Still, despite lacklustre growth, higher-than-expected tax revenues helped to narrow the budget deficit from 4.2 per cent of GDP to 4 per cent for the financial year ending in March. It is forecast to narrow further to 2.8 per cent of GDP by 2016-17 if Mr Gordhan fulfils his pledges to keep a tight rein on spending.
The improved fiscal performance is a boost for a nation that has been lumped among the so-called fragile five emerging-market economies at risk to global volatility and the reverberations of the US slowing its quantitative easing programme.
The rand has weakened sharply over the past 12 months, while South Africa’s twin deficits, combined with high unemployment and sluggish growth, have led some analysts to say that it is at risk of a ratings downgrade.
Razia Khan, an economist at Standard Chartered, said she expected the market to react positively to the deficit projections. But she added that if markets were gripped by a new bout of global volatility, “the emphasis on South Africa’s key weaknesses is likely to remain”.
“While the threat of near-term ratings action has probably been diminished by the presentation of encouraging fiscal projections, and reduced deficits, South Africa’s external vulnerabilities are likely to remain in place,” she said.
The economy has struggled since a 2009 recession, partly because of global factors, but also because of domestic problems, including regulatory uncertainty, rising employment and electricity costs, infrastructure bottlenecks and labour unrest.
Jobs and growth have become key campaigning issues in the run-up to national elections, with the ruling African National Congress facing what many are predicting will be the most competitive poll since the first democratic vote in 1994.
Mr Gordhan said South Africa had made huge strides, but acknowledged that the nation still faced “an immense set of tasks and challenges”.

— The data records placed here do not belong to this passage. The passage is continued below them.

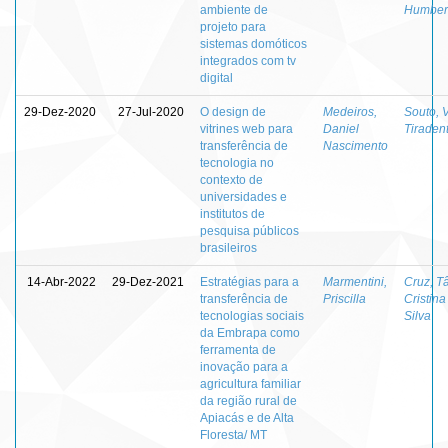
ambiente de
Humber
projeto para
sistemas domóticos
integrados com tv
digital
29-Dez-2020
27-Jul-2020
O design de
Medeiros,
Souto, V
vitrines web para
Daniel
Tiraden
transferência de
Nascimento
tecnologia no
contexto de
universidades e
institutos de
pesquisa públicos
brasileiros
14-Abr-2022
29-Dez-2021
Estratégias para a
Marmentini,
Cruz, T
transferência de
Priscilla
Cristina
tecnologias sociais
Silva
da Embrapa como
ferramenta de
inovação para a
agricultura familiar
da região rural de
Apiacás e de Alta
Floresta/ MT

“We cannot just muddle through the next decade,” he said. “We need to do more, together with labour, business and all stakeholders, to lead our economy in a new, bold direction for higher growth, decent work and greater equality.”

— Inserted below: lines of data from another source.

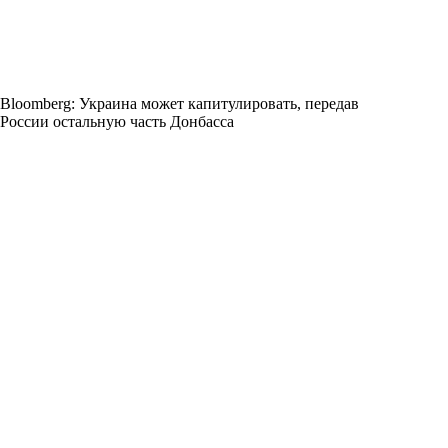
Bloomberg: Украина может капитулировать, передав
России остальную часть Донбасса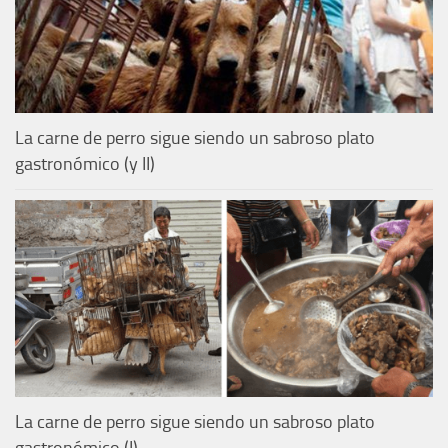
La carne de perro sigue siendo un sabroso plato
gastronómico (y II)
La carne de perro sigue siendo un sabroso plato
gastronómico (I)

In what appeared to be a retort to Julius Malema, the radical former ANC youth leader who is leading a new opposition party into the elections, he gave warning that a new economic order could not be built on “populist slogans or unrealistic promises”.
Mr Gordhan said risks to the positive outlook included further delays to delivery of new infrastructure, particularly power supplies, and protracted labour disputes. Both problems are blamed for stymieing investment and economic activity.
Last week, Eskom, the state-owned utility, declared an emergency and told leading energy users – mainly mining companies – to reduce their consumption by 10 per cent, as it battled to keep the lights on with limited capacity.
Meanwhile, a wage strike in its fifth week at the world’s top three platinum producers – Anglo American Platinum, Impala Platinum and Lonmin – has already cost the companies more than R5bn ($461m) in lost revenue.
Platinum is a vital source of export earnings for the country, which is burdened with a current account deficit of 6.8 per cent of GDP. Mr Gordhan said net debt would stabilise at about 45 per cent of GDP in 2016-17, adding that the government expected to issue its first Islamic bond, or sukuk, this year.
The bond sale, expected to be $500m, will be an important step as African states start embracing Islamic finance and reach out to Middle East funds.